People who recreate in the summer and winter will have to contend with less reliable snow conditions, lower stream flows, warmer water temperatures and warmer air temperatures, he said.

Scientists from the U.S. Geological Survey and National Park Service and researchers from universities in Wyoming, Idaho and Montana, spent more than two years compiling Wednesday’s report. Nonprofit organizations and Tribes also contributed to the work.

It’s one of the first ecosystem-scale climate assessments of its kind, according to the Greater Yellowstone Coalition.

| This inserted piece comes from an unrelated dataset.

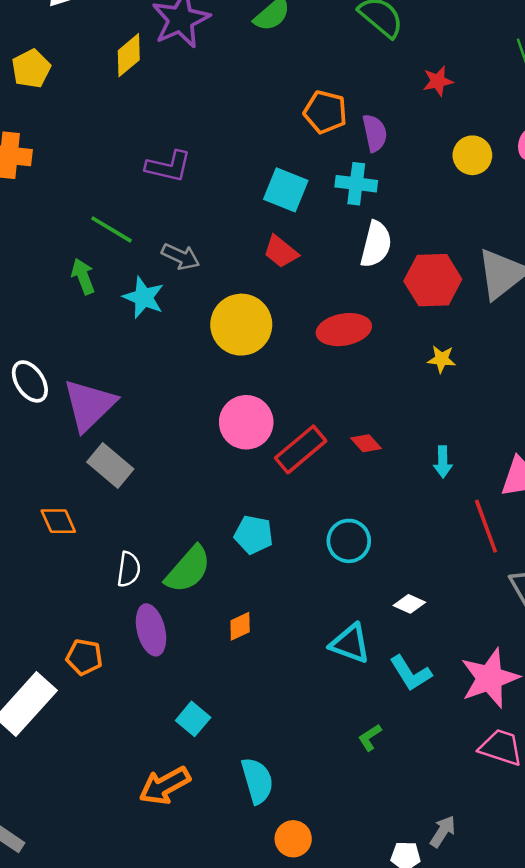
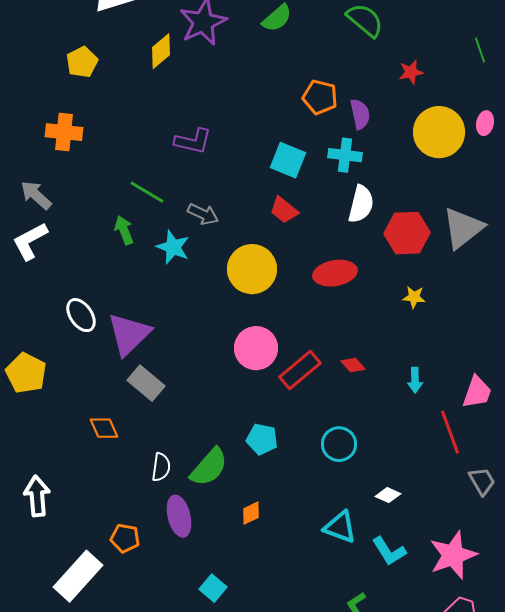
yellow circle: (472, 155) -> (439, 132), size x1.6

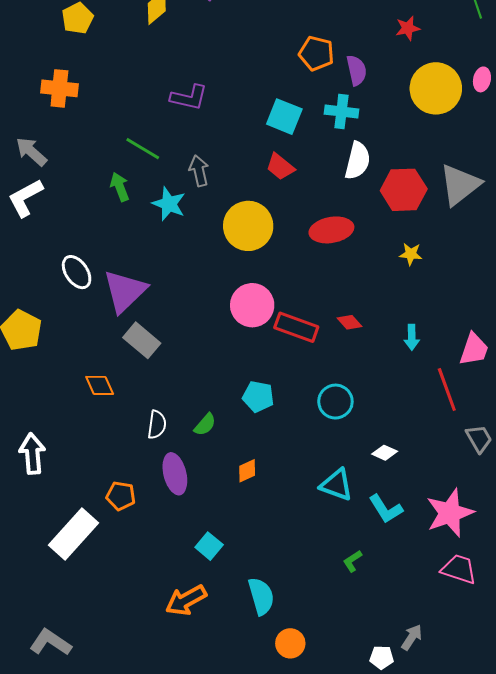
gray arrow: (203, 214) -> (199, 171), turned -128
red rectangle: (300, 370) -> (296, 327), turned 60
green semicircle: (209, 467) -> (205, 425), size x0.6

“Based on nearly 50 interviews with community leaders, city officials, agencies, businesses, citizens, ranchers and Tribal leaders, water and the need for more climate information are top concerns for folks in the (Greater Yellowstone area),” said Charles Wolf Drimal, a report co-author and GYC’s waters conservation coordinator.Cathy Whitlock, Regents Professor Emerita of Earth sciences at Montana State University and report co-lead, said information from the report will be updated and expanded upon in future assessments. Future work could specifically address climate impacts on fish, wildlife, forests, region economics, human health and other sectors.

“I don’t think there could be a better time for this assessment to be released,” said Cam Sholly, superintendent of Yellowstone National Park. “As we look at this year … we’ve already seen some of the driest conditions on record and major fire activity across the West at one of the earliest points that we’ve seen in recent history.”

Michelle Uberuaga, executive director of the Park County Environmental Council, said the report is a reminder of the harsh realities of climate change.

“The Yellowstone River and the people and jobs it supports are at risk,” she said. “You don’t have to be an expert to know that the runoff peaked way too early and flows are well below average this year.”

Growth and home prices in places like Park County will continue to rise as people seek refuge from the effects of climate change in other areas, according to Uberuaga.Chad Colter, director of the Fish and Wildlife Department for the Shoshone-Bannock Tribes, said climate change has the potential to fundamentally change ecological processes that affect Tribes, and there is an urgent need to build climate resilience.

“It doesn’t matter what culture you’re from,” he said. “We’re all impacted. We’re all on the same boat.”